Enjoyed it despite its content. It says a lot but the brother is on the road to his own destruction, and his sibling can't help.

Jennifer

Bunbry at 09:53 on 09 May 2009  Report this post
This has a nice chaotic feel about it, which is reflected in the brother's personality. Well Done.

This sentence didn't work for me though - might need to reconstruct it perhaps.

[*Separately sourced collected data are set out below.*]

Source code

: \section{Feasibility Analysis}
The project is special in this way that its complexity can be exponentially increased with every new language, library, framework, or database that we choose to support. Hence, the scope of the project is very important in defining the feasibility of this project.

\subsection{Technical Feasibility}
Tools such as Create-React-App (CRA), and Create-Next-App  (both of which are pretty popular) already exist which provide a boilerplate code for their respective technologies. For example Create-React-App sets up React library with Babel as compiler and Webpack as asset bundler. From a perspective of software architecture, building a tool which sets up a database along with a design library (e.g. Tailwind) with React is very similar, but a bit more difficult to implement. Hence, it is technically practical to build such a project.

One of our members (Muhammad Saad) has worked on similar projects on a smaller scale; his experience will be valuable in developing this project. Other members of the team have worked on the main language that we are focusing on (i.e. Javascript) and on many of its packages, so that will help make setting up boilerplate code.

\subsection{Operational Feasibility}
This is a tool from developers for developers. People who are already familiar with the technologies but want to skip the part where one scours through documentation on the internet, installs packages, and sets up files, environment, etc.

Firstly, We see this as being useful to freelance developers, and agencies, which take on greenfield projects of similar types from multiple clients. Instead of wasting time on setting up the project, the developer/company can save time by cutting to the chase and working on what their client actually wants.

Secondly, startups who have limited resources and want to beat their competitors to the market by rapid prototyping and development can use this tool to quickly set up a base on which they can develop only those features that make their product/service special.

I don’t follow baseball, but when he’s in these moods, fueled by alcohol and cocaine, and probably other things he snuck up his nose, down his throat, or into his veins while I was maybe talking to that pretty girl who was studying physics and who I promised didn’t know what she was getting herself into by taking a sojourn down to Peru to live in a small village.



Nick

Jordan789 at 16:36 on 09 May 2009  Report this post
Hey Nick and Jenn,

Thanks both for reading and commenting. Nick, I fixed that paragraph, and it should read better now. Also, I altered the ending slightly to offer a little more introspection and info about the situations. If you could, give it a glance over and let me know what you think.

THanks again,

Jordan

Prospero at 20:16 on 09 May 2009  Report this post
Hi Jordan

Taking a walk on the wild side. I knew guys like these when I was younger, much younger. Your story brought them back.

Thank you.

Best

Prosp

choille at 23:09 on 09 May 2009  Report this post
Hi Jordan,

Nice slice of life - realistic.

Different worlds, different life-styles.

I found the end a wee bit clunky. - I'd scrub 'phone' from 'phone calls.'
And maybe tighten the ending, edit..to something like where they celebrate life - differently - or something. just to keep the flow.

Enjoyed it - as ever.
All the best
Caroline.

Bunbry at 09:27 on 10 May 2009  Report this post
Another version?! I liked this, you gave the charcters difficult decisions to make and cranked up the tension to boot. Nice finale too!

Nick

crowspark at 12:01 on 10 May 2009  Report this post
Hi Jordan

A good strong flash. Reminds me of an incident when I was in a smash (as a passenger) but had a similar experience (except we were the accident).

Send it out!

Bill

LMJT at 18:20 on 10 May 2009  Report this post
Hi Jordan,

I really like this. I could see it all happening and the dialogue was very well done.

I particularly liked the part about them still having something to talk about with the baseball.

Thanks for the read.

Inspiration at 18:29 on 10 May 2009  Report this post
You've really captured the essence of the incident. I totally agree, send this out.